Monday, October 21, 2013

Anita Elberse

Anita Elberse, the Lincoln Filene Professor of Business Administration at the Harvard Business School, is one of the youngest female professors to be awarded tenure in the School’s history. Her new book is Blockbusters: Hit-making, Risk-taking, and the Big Business of Entertainment.

From her Q & A with Kevin Nguyen for Amazon:
In the book, you introduce the "tent-pole strategy," which is basically the opposite of the age-old advice of diversifying one's portfolio. Why does the tent-pole strategy work?

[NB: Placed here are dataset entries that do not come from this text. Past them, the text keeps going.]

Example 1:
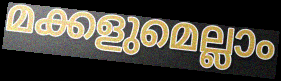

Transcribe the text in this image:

മക്കളുമെല്ലാം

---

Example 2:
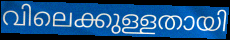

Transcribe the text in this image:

വിലെക്കുള്ളതായി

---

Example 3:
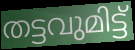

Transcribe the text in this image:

തട്ടവുമിട്ട്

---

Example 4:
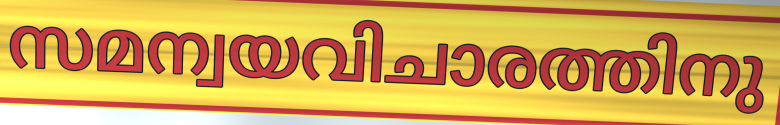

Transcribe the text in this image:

സമന്വയവിചാരത്തിനു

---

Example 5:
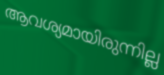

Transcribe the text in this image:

ആവശ്യമായിരുന്നില്ല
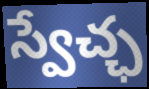
స్వేచ్ఛ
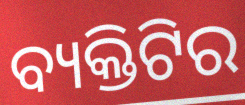
ବ୍ୟକ୍ତିଟିର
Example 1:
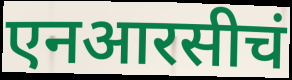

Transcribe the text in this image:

एनआरसीचं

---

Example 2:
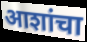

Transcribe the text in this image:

आशांचा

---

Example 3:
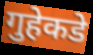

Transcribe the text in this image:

गुहेकडे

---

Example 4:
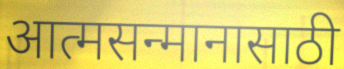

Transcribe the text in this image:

आत्मसन्मानासाठी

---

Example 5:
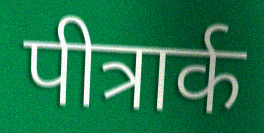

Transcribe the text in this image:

पीत्रार्क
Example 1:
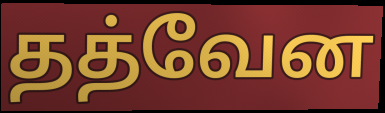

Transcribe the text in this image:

தத்வேன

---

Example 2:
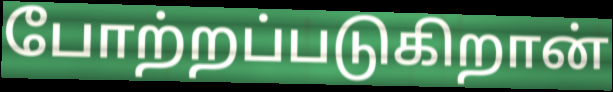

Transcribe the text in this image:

போற்றப்படுகிறான்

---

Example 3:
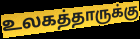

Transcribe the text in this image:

உலகத்தாருக்கு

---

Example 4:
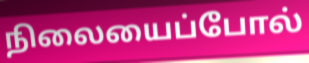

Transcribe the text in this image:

நிலையைப்போல்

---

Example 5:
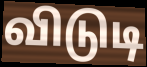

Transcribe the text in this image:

விடுடி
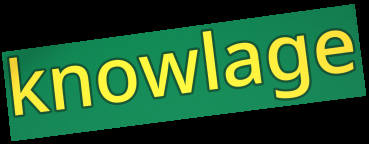
knowlage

A “tent-pole strategy” or, as I call it, “blockbuster strategy” is one in which a content producer makes huge investments to acquire, develop, and market concepts with strong hit potential, and then banks on the sales of those titles to make up for the middling performance of their other content. It’s a popular strategy: many of today’s leading film studios, television networks, book publishers, music labels, and video game publishers live by this approach.

Why does it work? For one, strong brands and high production values matter. Higher production budgets allow studios and other producers to afford the best creative talent, the most sought-after properties, and make the highest-quality products. Scale also brings marketing advantages: it is relatively cost-efficient to advertise those tent-pole bets. And trying to create blockbusters fits the way in which consumers make choices: we like to talk about the latest films we’ve seen, or the latest books we’ve read, which makes us converge on the same choices.

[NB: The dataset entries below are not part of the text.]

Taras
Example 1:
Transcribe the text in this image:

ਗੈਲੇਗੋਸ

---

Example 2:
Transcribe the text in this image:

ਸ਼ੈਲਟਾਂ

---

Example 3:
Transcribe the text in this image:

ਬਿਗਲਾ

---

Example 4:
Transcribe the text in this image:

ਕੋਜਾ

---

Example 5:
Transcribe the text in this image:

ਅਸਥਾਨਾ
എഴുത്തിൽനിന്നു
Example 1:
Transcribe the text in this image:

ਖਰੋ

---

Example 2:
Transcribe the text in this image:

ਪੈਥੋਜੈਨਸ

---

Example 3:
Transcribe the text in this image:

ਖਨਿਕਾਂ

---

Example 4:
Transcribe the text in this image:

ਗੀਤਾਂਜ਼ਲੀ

That doesn’t mean that producers should bet only on blockbusters, though. In my book, I also explain why smaller bets are important, even if they might have lower odds of success. It’s about having the right balance in one’s portfolio.

Blockbusters is focused on media from mostly the past decade. What has changed in the past ten years that makes the tent-pole strategy so effective? Is it a new strategy or is it a response to a changing environment/audience?

My book indeed is based on a decade’s worth of research on the entertainment industry, so it discusses many of the biggest successes in recent years. I would not say that the audience has fundamentally changed in recent years—in fact, the laws of consumer behavior I describe are surprisingly constant. But the changing environment certainly plays a key role in the popularity of the blockbuster strategy.

One key factor is the globalization of markets. You see that in the movie industry, where domestic box-office revenues have been stable but international box-office revenues are growing fast. Now, if you consider that international markets have their own local products and often don’t have as many screens as we do here in the U.S., and that markets like China impose other constraints on the amount of movies that can be shown, it becomes clear that only a small group of films benefit from the international growth. As a studio executive, you want to make sure your movies travel well, and that often means you have to make blockbuster bets.